» Information given:
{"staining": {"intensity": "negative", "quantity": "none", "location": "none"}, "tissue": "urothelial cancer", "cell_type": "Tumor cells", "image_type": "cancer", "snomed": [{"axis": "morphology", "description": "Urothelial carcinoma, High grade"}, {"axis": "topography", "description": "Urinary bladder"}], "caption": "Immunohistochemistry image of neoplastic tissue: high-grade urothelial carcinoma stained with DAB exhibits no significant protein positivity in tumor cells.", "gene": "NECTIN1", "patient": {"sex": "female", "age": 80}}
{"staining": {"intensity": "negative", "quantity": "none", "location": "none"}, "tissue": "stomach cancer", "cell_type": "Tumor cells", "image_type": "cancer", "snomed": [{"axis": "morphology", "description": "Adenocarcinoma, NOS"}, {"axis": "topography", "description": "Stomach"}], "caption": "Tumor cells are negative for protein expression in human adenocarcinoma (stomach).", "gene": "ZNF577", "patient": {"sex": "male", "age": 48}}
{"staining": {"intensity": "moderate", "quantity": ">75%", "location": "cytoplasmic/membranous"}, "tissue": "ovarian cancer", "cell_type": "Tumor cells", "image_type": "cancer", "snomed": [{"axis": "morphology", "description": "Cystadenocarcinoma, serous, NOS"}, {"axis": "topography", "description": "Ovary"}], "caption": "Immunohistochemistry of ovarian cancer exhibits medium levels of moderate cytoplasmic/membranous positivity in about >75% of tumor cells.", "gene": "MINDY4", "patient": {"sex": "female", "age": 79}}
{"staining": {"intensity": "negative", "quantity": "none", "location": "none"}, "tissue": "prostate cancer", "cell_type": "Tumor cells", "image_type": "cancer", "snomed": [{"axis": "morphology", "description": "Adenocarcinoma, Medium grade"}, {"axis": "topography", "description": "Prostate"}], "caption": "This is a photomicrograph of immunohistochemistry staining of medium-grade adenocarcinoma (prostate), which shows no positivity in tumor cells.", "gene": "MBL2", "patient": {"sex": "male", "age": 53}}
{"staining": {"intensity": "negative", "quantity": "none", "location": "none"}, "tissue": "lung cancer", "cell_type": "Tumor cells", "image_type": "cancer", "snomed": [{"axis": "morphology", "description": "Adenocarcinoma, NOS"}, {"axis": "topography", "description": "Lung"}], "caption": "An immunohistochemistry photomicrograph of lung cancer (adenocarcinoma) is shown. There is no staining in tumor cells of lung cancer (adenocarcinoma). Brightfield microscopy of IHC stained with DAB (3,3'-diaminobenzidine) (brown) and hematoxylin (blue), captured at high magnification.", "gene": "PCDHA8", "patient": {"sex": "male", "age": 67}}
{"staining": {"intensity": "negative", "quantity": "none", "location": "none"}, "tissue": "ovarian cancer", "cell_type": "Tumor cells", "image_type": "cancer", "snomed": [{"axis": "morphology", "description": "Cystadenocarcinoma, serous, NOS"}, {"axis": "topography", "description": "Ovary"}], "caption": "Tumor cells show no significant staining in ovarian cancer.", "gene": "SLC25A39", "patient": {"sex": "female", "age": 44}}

» What you are asked to do: Could you retype every record above exactly as it appears?

» Completed exercise:
{"staining": {"intensity": "negative", "quantity": "none", "location": "none"}, "tissue": "urothelial cancer", "cell_type": "Tumor cells", "image_type": "cancer", "snomed": [{"axis": "morphology", "description": "Urothelial carcinoma, High grade"}, {"axis": "topography", "description": "Urinary bladder"}], "caption": "Immunohistochemistry image of neoplastic tissue: high-grade urothelial carcinoma stained with DAB exhibits no significant protein positivity in tumor cells.", "gene": "NECTIN1", "patient": {"sex": "female", "age": 80}}
{"staining": {"intensity": "negative", "quantity": "none", "location": "none"}, "tissue": "stomach cancer", "cell_type": "Tumor cells", "image_type": "cancer", "snomed": [{"axis": "morphology", "description": "Adenocarcinoma, NOS"}, {"axis": "topography", "description": "Stomach"}], "caption": "Tumor cells are negative for protein expression in human adenocarcinoma (stomach).", "gene": "ZNF577", "patient": {"sex": "male", "age": 48}}
{"staining": {"intensity": "moderate", "quantity": ">75%", "location": "cytoplasmic/membranous"}, "tissue": "ovarian cancer", "cell_type": "Tumor cells", "image_type": "cancer", "snomed": [{"axis": "morphology", "description": "Cystadenocarcinoma, serous, NOS"}, {"axis": "topography", "description": "Ovary"}], "caption": "Immunohistochemistry of ovarian cancer exhibits medium levels of moderate cytoplasmic/membranous positivity in about >75% of tumor cells.", "gene": "MINDY4", "patient": {"sex": "female", "age": 79}}
{"staining": {"intensity": "negative", "quantity": "none", "location": "none"}, "tissue": "prostate cancer", "cell_type": "Tumor cells", "image_type": "cancer", "snomed": [{"axis": "morphology", "description": "Adenocarcinoma, Medium grade"}, {"axis": "topography", "description": "Prostate"}], "caption": "This is a photomicrograph of immunohistochemistry staining of medium-grade adenocarcinoma (prostate), which shows no positivity in tumor cells.", "gene": "MBL2", "patient": {"sex": "male", "age": 53}}
{"staining": {"intensity": "negative", "quantity": "none", "location": "none"}, "tissue": "lung cancer", "cell_type": "Tumor cells", "image_type": "cancer", "snomed": [{"axis": "morphology", "description": "Adenocarcinoma, NOS"}, {"axis": "topography", "description": "Lung"}], "caption": "An immunohistochemistry photomicrograph of lung cancer (adenocarcinoma) is shown. There is no staining in tumor cells of lung cancer (adenocarcinoma). Brightfield microscopy of IHC stained with DAB (3,3'-diaminobenzidine) (brown) and hematoxylin (blue), captured at high magnification.", "gene": "PCDHA8", "patient": {"sex": "male", "age": 67}}
{"staining": {"intensity": "negative", "quantity": "none", "location": "none"}, "tissue": "ovarian cancer", "cell_type": "Tumor cells", "image_type": "cancer", "snomed": [{"axis": "morphology", "description": "Cystadenocarcinoma, serous, NOS"}, {"axis": "topography", "description": "Ovary"}], "caption": "Tumor cells show no significant staining in ovarian cancer.", "gene": "SLC25A39", "patient": {"sex": "female", "age": 44}}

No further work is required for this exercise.